Out of the material that follows, write out exactly the lines from the line with "Veggie Focaccia Bread is one" to the line with "1. After 1 to", both ends included, and no others.
--------------------------------
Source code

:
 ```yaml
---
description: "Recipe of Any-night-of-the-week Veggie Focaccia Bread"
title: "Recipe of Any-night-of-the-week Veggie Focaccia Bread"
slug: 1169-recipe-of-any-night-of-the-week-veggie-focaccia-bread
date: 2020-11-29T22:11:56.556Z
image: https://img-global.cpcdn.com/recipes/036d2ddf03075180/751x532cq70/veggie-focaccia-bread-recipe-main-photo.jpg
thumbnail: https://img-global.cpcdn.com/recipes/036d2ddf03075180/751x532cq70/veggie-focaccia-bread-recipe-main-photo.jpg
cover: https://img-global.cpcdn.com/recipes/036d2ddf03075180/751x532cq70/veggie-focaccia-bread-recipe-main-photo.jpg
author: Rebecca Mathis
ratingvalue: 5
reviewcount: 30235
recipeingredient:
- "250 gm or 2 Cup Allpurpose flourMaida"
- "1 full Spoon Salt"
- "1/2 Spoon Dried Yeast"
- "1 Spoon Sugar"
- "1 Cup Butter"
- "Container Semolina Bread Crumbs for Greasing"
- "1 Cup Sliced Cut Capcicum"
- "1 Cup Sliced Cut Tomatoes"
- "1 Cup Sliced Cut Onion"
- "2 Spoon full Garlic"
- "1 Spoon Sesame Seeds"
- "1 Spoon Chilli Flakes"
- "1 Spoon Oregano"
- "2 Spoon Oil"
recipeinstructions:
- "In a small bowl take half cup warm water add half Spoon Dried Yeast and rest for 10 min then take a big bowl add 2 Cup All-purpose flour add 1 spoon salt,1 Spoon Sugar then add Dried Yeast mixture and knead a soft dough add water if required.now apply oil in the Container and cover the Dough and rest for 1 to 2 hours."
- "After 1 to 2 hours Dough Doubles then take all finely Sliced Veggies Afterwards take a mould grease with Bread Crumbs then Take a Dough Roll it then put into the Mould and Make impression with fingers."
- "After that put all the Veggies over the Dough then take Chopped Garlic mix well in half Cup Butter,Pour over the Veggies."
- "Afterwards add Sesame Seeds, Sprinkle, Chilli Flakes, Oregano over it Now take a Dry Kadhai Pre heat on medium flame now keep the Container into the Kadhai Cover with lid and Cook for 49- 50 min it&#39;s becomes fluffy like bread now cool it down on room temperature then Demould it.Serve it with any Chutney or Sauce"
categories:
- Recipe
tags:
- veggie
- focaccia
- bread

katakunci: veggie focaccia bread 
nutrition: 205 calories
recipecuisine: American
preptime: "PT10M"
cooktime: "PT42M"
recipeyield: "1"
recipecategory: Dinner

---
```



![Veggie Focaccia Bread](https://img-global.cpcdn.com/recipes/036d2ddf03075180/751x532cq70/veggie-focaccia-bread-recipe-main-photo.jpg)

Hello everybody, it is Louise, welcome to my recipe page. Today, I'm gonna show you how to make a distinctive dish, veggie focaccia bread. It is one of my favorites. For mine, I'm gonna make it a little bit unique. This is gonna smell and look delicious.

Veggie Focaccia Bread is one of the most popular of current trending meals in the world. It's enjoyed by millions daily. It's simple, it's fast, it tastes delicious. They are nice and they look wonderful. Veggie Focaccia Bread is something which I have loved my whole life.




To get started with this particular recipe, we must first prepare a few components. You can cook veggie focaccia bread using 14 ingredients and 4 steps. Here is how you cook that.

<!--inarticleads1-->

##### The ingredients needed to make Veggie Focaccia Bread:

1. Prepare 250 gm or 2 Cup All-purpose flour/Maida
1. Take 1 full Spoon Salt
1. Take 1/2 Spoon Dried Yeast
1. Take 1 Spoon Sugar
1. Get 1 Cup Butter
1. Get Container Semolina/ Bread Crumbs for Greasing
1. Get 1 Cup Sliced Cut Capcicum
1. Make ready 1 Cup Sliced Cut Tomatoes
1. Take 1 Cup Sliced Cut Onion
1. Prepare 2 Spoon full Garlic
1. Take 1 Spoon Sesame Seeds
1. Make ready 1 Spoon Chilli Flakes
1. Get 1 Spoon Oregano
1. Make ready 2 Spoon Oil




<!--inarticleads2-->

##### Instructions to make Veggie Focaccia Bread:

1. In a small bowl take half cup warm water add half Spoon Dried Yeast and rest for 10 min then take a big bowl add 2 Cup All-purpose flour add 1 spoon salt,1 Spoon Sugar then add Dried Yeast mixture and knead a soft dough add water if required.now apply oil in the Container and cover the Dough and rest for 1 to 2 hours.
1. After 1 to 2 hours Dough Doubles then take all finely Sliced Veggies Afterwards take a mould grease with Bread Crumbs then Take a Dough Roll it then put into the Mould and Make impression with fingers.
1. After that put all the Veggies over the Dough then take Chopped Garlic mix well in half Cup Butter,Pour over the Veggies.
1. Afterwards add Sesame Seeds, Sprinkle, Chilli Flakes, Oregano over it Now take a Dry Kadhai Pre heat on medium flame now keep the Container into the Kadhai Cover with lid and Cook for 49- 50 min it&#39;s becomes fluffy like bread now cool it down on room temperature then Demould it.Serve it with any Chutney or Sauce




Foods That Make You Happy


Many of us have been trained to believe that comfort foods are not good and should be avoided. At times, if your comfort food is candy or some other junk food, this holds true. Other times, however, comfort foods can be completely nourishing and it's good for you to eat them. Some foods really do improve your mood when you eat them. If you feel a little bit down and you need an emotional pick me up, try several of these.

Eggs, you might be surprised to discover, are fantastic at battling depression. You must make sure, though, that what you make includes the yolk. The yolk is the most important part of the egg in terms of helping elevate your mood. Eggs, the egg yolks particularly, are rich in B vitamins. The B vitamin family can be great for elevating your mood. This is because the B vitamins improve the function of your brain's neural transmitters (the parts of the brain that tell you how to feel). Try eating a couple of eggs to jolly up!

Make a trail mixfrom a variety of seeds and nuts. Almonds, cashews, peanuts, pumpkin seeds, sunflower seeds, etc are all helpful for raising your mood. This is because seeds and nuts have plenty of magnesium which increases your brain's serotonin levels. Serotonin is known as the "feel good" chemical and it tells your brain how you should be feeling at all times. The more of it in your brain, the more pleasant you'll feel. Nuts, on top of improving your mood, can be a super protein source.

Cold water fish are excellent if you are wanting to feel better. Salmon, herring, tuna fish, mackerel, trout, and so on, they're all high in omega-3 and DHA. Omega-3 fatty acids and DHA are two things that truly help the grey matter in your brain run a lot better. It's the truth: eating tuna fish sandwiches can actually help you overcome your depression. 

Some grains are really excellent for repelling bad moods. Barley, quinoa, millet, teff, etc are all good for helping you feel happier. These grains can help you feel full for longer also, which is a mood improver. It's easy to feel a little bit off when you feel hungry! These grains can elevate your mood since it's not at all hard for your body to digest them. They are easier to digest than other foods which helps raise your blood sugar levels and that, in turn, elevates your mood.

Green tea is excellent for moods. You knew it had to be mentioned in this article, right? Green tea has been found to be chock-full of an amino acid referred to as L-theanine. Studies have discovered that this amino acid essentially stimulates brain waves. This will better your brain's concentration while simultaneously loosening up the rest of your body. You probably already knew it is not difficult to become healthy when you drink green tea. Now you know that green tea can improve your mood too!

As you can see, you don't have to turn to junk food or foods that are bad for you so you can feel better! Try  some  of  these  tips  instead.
--------------------------------
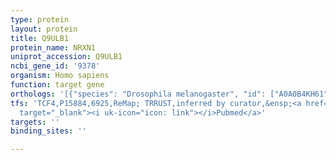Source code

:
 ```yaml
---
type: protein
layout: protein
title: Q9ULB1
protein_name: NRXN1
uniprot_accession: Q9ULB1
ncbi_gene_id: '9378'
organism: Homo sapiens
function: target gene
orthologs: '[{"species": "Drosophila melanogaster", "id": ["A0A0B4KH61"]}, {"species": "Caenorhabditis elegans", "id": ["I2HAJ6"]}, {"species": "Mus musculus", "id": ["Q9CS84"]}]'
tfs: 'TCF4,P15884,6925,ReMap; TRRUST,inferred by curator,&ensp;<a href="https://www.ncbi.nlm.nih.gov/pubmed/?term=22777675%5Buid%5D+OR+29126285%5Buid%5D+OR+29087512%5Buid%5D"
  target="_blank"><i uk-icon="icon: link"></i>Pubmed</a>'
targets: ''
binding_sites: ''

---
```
--------------------------------
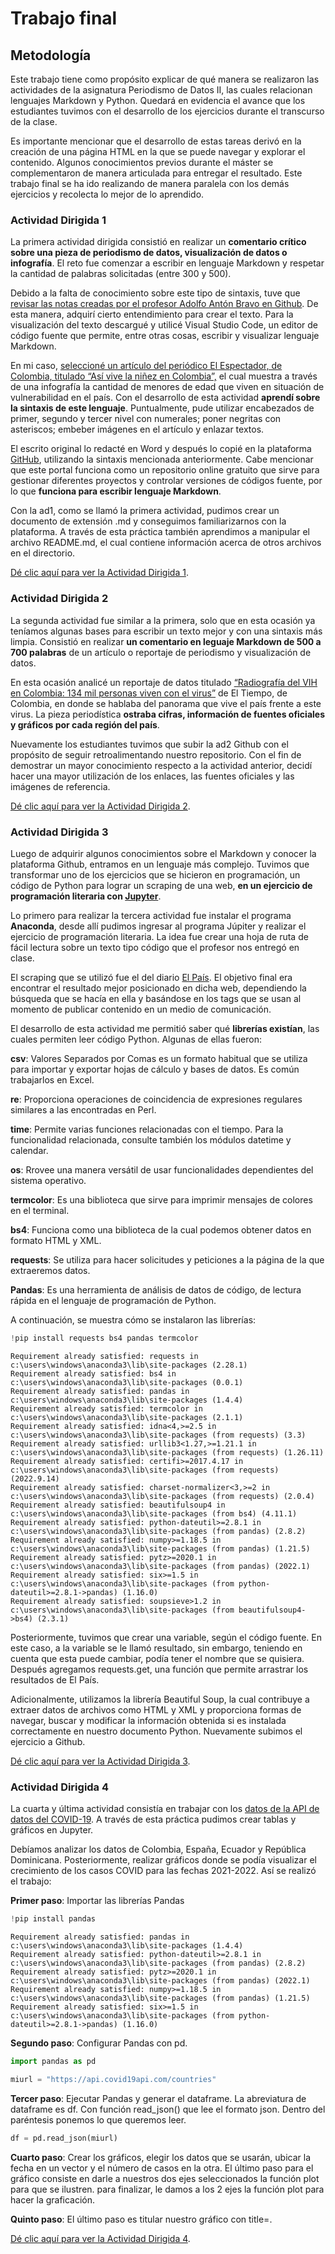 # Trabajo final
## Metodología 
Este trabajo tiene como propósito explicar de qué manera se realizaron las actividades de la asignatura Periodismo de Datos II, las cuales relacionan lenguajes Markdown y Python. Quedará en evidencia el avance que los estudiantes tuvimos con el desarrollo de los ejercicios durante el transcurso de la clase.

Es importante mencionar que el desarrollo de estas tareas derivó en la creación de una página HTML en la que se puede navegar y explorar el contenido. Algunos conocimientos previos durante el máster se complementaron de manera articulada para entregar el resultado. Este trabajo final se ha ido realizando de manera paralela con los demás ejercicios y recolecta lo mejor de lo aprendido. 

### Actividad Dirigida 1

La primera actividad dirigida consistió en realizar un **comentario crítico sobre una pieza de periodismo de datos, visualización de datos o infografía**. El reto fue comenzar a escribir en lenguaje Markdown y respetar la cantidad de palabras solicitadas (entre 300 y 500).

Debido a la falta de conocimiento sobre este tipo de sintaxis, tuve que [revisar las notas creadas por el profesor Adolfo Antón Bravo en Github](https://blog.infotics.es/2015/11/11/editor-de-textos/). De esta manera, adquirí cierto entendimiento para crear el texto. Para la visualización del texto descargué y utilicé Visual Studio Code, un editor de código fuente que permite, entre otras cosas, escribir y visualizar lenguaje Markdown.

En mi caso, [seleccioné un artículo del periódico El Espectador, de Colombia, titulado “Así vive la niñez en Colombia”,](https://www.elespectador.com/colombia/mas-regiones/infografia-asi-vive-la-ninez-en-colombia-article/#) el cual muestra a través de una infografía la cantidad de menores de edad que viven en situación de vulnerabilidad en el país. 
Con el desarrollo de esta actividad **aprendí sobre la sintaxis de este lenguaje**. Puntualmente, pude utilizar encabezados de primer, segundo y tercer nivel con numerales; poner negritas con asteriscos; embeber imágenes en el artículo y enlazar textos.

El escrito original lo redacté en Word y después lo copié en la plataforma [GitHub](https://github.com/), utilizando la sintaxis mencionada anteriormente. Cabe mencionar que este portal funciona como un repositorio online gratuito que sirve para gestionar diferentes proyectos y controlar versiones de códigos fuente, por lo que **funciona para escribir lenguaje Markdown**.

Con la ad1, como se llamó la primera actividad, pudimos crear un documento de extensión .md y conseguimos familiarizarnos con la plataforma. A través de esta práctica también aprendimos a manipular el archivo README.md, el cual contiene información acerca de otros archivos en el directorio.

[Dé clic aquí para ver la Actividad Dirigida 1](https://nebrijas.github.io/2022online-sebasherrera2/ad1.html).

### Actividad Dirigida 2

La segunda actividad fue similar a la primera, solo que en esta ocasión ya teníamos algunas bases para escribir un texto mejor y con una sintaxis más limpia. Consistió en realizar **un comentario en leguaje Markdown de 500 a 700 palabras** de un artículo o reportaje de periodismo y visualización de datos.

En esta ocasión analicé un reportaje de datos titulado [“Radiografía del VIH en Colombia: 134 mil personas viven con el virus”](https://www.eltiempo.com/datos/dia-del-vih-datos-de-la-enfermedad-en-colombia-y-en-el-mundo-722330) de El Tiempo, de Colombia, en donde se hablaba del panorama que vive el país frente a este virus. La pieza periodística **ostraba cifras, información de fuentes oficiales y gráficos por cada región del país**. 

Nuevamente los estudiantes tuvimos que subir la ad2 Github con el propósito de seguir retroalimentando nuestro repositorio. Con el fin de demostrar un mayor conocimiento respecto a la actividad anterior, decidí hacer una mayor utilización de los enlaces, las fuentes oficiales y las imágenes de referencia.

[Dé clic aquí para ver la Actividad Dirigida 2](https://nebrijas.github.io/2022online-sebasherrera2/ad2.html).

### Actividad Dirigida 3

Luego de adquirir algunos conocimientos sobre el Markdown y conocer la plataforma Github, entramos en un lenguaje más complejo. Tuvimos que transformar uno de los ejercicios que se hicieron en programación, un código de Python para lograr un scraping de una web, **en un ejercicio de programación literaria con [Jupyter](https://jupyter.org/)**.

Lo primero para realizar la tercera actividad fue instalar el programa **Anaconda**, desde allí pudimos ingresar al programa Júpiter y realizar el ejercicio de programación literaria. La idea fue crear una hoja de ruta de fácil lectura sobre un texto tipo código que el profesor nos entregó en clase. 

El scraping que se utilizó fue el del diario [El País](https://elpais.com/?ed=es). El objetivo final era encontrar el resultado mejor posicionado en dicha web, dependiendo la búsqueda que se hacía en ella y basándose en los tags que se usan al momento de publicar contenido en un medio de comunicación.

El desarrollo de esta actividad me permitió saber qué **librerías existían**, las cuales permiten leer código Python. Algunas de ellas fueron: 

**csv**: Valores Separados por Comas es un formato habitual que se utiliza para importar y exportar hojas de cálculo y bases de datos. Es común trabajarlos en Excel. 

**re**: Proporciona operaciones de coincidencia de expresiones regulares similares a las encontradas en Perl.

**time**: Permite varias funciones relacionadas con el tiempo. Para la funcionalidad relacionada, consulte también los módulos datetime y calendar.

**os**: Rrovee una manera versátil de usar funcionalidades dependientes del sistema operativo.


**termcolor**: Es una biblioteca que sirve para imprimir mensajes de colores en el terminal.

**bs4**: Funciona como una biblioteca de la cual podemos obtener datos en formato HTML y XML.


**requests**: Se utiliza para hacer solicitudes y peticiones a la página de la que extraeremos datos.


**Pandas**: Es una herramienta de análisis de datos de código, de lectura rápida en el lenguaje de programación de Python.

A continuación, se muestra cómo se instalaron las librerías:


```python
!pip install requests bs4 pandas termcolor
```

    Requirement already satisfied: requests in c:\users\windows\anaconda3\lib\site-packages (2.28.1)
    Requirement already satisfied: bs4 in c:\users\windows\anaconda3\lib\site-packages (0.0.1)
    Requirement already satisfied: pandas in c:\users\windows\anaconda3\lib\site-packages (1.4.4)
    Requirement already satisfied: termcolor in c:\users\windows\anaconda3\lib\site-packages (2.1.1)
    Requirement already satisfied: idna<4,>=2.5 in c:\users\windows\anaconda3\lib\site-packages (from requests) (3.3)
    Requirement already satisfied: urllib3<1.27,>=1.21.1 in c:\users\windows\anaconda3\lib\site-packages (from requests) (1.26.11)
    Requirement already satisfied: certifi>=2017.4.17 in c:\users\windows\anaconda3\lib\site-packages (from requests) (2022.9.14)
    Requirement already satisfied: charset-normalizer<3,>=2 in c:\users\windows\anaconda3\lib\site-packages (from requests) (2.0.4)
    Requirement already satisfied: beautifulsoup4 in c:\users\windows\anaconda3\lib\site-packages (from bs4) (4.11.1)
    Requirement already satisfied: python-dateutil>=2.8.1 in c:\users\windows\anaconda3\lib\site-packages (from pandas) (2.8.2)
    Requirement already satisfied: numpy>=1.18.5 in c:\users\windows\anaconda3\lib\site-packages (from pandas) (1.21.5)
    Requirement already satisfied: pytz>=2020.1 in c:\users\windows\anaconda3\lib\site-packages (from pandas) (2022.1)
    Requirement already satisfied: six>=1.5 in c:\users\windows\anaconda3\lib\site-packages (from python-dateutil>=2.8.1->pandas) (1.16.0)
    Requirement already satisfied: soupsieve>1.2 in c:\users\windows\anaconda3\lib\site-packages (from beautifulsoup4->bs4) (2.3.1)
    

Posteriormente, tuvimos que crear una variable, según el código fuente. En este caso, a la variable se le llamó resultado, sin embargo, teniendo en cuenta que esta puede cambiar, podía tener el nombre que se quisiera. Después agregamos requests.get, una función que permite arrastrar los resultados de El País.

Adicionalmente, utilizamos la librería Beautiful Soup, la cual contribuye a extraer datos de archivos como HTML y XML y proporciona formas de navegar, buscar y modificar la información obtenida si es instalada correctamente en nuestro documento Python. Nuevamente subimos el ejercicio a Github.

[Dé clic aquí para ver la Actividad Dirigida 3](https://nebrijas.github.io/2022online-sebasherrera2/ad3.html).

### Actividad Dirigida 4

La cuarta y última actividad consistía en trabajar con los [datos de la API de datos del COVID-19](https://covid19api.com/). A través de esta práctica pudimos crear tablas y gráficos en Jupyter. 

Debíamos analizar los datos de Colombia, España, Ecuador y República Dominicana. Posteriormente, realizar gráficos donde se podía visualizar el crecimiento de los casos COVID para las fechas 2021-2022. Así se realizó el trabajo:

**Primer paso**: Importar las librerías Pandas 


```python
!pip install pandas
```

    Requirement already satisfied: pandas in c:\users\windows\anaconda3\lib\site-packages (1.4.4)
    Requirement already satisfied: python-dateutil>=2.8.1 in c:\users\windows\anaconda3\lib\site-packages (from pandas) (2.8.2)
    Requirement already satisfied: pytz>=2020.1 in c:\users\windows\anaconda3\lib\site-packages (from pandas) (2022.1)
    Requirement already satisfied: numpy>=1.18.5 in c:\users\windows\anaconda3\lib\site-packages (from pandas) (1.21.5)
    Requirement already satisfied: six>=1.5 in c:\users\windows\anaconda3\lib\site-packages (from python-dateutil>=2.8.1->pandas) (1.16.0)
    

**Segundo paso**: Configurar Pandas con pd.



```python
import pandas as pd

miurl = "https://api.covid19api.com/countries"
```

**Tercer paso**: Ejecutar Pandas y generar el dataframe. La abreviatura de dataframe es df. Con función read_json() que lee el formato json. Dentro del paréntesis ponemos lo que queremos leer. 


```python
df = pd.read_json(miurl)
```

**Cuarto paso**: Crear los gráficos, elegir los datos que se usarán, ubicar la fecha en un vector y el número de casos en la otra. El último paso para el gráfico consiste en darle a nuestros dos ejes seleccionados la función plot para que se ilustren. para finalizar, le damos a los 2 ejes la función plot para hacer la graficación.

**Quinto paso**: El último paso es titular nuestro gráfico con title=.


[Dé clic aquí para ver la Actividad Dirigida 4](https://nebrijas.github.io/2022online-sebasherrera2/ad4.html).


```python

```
--------------------------------
RESULT =>
Veggie Focaccia Bread is one of the most popular of current trending meals in the world. It's enjoyed by millions daily. It's simple, it's fast, it tastes delicious. They are nice and they look wonderful. Veggie Focaccia Bread is something which I have loved my whole life.




To get started with this particular recipe, we must first prepare a few components. You can cook veggie focaccia bread using 14 ingredients and 4 steps. Here is how you cook that.

<!--inarticleads1-->

##### The ingredients needed to make Veggie Focaccia Bread:

1. Prepare 250 gm or 2 Cup All-purpose flour/Maida
1. Take 1 full Spoon Salt
1. Take 1/2 Spoon Dried Yeast
1. Take 1 Spoon Sugar
1. Get 1 Cup Butter
1. Get Container Semolina/ Bread Crumbs for Greasing
1. Get 1 Cup Sliced Cut Capcicum
1. Make ready 1 Cup Sliced Cut Tomatoes
1. Take 1 Cup Sliced Cut Onion
1. Prepare 2 Spoon full Garlic
1. Take 1 Spoon Sesame Seeds
1. Make ready 1 Spoon Chilli Flakes
1. Get 1 Spoon Oregano
1. Make ready 2 Spoon Oil




<!--inarticleads2-->

##### Instructions to make Veggie Focaccia Bread:

1. In a small bowl take half cup warm water add half Spoon Dried Yeast and rest for 10 min then take a big bowl add 2 Cup All-purpose flour add 1 spoon salt,1 Spoon Sugar then add Dried Yeast mixture and knead a soft dough add water if required.now apply oil in the Container and cover the Dough and rest for 1 to 2 hours.
1. After 1 to 2 hours Dough Doubles then take all finely Sliced Veggies Afterwards take a mould grease with Bread Crumbs then Take a Dough Roll it then put into the Mould and Make impression with fingers.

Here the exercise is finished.